The full set of records below is to be reproduced without a single alteration.

● **SUPPLIED DATA**:
---+---

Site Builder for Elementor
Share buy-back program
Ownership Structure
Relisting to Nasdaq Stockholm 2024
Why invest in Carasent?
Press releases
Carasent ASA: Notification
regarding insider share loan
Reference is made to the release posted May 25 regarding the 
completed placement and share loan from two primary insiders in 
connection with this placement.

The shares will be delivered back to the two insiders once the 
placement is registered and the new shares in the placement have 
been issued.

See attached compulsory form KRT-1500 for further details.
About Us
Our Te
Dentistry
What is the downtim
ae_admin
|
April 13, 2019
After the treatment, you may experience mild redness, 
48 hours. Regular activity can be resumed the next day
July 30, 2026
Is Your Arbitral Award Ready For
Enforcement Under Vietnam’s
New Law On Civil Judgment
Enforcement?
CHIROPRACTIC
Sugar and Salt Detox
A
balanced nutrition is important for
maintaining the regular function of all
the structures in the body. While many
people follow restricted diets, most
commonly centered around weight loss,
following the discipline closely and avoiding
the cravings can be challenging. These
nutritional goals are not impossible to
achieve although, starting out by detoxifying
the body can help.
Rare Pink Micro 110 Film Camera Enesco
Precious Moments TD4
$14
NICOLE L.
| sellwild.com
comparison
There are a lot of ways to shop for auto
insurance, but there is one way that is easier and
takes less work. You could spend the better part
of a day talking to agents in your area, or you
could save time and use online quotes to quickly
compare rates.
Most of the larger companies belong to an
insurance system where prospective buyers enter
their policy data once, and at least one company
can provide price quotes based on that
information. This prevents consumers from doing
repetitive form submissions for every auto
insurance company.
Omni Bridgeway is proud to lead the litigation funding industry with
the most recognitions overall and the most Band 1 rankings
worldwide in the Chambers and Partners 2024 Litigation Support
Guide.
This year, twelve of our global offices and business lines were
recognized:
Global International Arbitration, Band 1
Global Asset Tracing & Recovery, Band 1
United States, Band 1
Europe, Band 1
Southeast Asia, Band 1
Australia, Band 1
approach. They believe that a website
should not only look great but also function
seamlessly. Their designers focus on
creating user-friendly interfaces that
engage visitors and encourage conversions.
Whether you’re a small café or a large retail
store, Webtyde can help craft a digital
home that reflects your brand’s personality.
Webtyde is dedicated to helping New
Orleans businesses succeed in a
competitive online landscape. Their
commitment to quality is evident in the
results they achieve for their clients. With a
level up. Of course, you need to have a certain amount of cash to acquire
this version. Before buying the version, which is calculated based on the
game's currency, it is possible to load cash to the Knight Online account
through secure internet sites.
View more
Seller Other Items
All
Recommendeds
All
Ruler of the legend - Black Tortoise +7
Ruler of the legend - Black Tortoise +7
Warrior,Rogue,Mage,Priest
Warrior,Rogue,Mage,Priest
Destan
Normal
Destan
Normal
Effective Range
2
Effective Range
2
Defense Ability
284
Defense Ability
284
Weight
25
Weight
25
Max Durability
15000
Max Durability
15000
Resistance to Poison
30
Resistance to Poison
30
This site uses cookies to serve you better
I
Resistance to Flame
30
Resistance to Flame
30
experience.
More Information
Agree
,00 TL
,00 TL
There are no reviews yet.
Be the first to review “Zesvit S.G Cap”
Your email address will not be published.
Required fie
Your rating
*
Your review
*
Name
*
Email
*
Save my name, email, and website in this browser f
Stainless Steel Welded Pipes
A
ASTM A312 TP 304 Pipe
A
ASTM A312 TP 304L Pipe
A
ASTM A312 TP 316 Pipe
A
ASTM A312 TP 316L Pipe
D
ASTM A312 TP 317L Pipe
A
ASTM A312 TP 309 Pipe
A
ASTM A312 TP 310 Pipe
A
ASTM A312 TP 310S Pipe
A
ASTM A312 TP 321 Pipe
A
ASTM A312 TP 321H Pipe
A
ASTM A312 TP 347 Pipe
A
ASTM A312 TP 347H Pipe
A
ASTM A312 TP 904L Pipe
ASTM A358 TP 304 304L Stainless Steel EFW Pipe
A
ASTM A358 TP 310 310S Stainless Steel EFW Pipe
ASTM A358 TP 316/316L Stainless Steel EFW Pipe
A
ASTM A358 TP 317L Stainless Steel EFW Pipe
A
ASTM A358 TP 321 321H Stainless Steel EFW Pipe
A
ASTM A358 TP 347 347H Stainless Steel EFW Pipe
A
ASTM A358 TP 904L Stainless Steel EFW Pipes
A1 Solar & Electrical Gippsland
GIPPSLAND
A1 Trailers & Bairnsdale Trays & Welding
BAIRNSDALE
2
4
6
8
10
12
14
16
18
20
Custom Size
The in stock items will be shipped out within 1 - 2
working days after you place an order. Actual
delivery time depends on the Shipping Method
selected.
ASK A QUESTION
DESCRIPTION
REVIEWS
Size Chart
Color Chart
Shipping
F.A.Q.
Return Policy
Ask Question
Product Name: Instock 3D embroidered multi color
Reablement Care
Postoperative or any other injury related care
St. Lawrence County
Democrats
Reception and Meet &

---+---

● **EXERCISE RESPONSE**:
Site Builder for Elementor
Share buy-back program
Ownership Structure
Relisting to Nasdaq Stockholm 2024
Why invest in Carasent?
Press releases
Carasent ASA: Notification
regarding insider share loan
Reference is made to the release posted May 25 regarding the 
completed placement and share loan from two primary insiders in 
connection with this placement.

The shares will be delivered back to the two insiders once the 
placement is registered and the new shares in the placement have 
been issued.

See attached compulsory form KRT-1500 for further details.
About Us
Our Te
Dentistry
What is the downtim
ae_admin
|
April 13, 2019
After the treatment, you may experience mild redness, 
48 hours. Regular activity can be resumed the next day
July 30, 2026
Is Your Arbitral Award Ready For
Enforcement Under Vietnam’s
New Law On Civil Judgment
Enforcement?
CHIROPRACTIC
Sugar and Salt Detox
A
balanced nutrition is important for
maintaining the regular function of all
the structures in the body. While many
people follow restricted diets, most
commonly centered around weight loss,
following the discipline closely and avoiding
the cravings can be challenging. These
nutritional goals are not impossible to
achieve although, starting out by detoxifying
the body can help.
Rare Pink Micro 110 Film Camera Enesco
Precious Moments TD4
$14
NICOLE L.
| sellwild.com
comparison
There are a lot of ways to shop for auto
insurance, but there is one way that is easier and
takes less work. You could spend the better part
of a day talking to agents in your area, or you
could save time and use online quotes to quickly
compare rates.
Most of the larger companies belong to an
insurance system where prospective buyers enter
their policy data once, and at least one company
can provide price quotes based on that
information. This prevents consumers from doing
repetitive form submissions for every auto
insurance company.
Omni Bridgeway is proud to lead the litigation funding industry with
the most recognitions overall and the most Band 1 rankings
worldwide in the Chambers and Partners 2024 Litigation Support
Guide.
This year, twelve of our global offices and business lines were
recognized:
Global International Arbitration, Band 1
Global Asset Tracing & Recovery, Band 1
United States, Band 1
Europe, Band 1
Southeast Asia, Band 1
Australia, Band 1
approach. They believe that a website
should not only look great but also function
seamlessly. Their designers focus on
creating user-friendly interfaces that
engage visitors and encourage conversions.
Whether you’re a small café or a large retail
store, Webtyde can help craft a digital
home that reflects your brand’s personality.
Webtyde is dedicated to helping New
Orleans businesses succeed in a
competitive online landscape. Their
commitment to quality is evident in the
results they achieve for their clients. With a
level up. Of course, you need to have a certain amount of cash to acquire
this version. Before buying the version, which is calculated based on the
game's currency, it is possible to load cash to the Knight Online account
through secure internet sites.
View more
Seller Other Items
All
Recommendeds
All
Ruler of the legend - Black Tortoise +7
Ruler of the legend - Black Tortoise +7
Warrior,Rogue,Mage,Priest
Warrior,Rogue,Mage,Priest
Destan
Normal
Destan
Normal
Effective Range
2
Effective Range
2
Defense Ability
284
Defense Ability
284
Weight
25
Weight
25
Max Durability
15000
Max Durability
15000
Resistance to Poison
30
Resistance to Poison
30
This site uses cookies to serve you better
I
Resistance to Flame
30
Resistance to Flame
30
experience.
More Information
Agree
,00 TL
,00 TL
There are no reviews yet.
Be the first to review “Zesvit S.G Cap”
Your email address will not be published.
Required fie
Your rating
*
Your review
*
Name
*
Email
*
Save my name, email, and website in this browser f
Stainless Steel Welded Pipes
A
ASTM A312 TP 304 Pipe
A
ASTM A312 TP 304L Pipe
A
ASTM A312 TP 316 Pipe
A
ASTM A312 TP 316L Pipe
D
ASTM A312 TP 317L Pipe
A
ASTM A312 TP 309 Pipe
A
ASTM A312 TP 310 Pipe
A
ASTM A312 TP 310S Pipe
A
ASTM A312 TP 321 Pipe
A
ASTM A312 TP 321H Pipe
A
ASTM A312 TP 347 Pipe
A
ASTM A312 TP 347H Pipe
A
ASTM A312 TP 904L Pipe
ASTM A358 TP 304 304L Stainless Steel EFW Pipe
A
ASTM A358 TP 310 310S Stainless Steel EFW Pipe
ASTM A358 TP 316/316L Stainless Steel EFW Pipe
A
ASTM A358 TP 317L Stainless Steel EFW Pipe
A
ASTM A358 TP 321 321H Stainless Steel EFW Pipe
A
ASTM A358 TP 347 347H Stainless Steel EFW Pipe
A
ASTM A358 TP 904L Stainless Steel EFW Pipes
A1 Solar & Electrical Gippsland
GIPPSLAND
A1 Trailers & Bairnsdale Trays & Welding
BAIRNSDALE
2
4
6
8
10
12
14
16
18
20
Custom Size
The in stock items will be shipped out within 1 - 2
working days after you place an order. Actual
delivery time depends on the Shipping Method
selected.
ASK A QUESTION
DESCRIPTION
REVIEWS
Size Chart
Color Chart
Shipping
F.A.Q.
Return Policy
Ask Question
Product Name: Instock 3D embroidered multi color
Reablement Care
Postoperative or any other injury related care
St. Lawrence County
Democrats
Reception and Meet &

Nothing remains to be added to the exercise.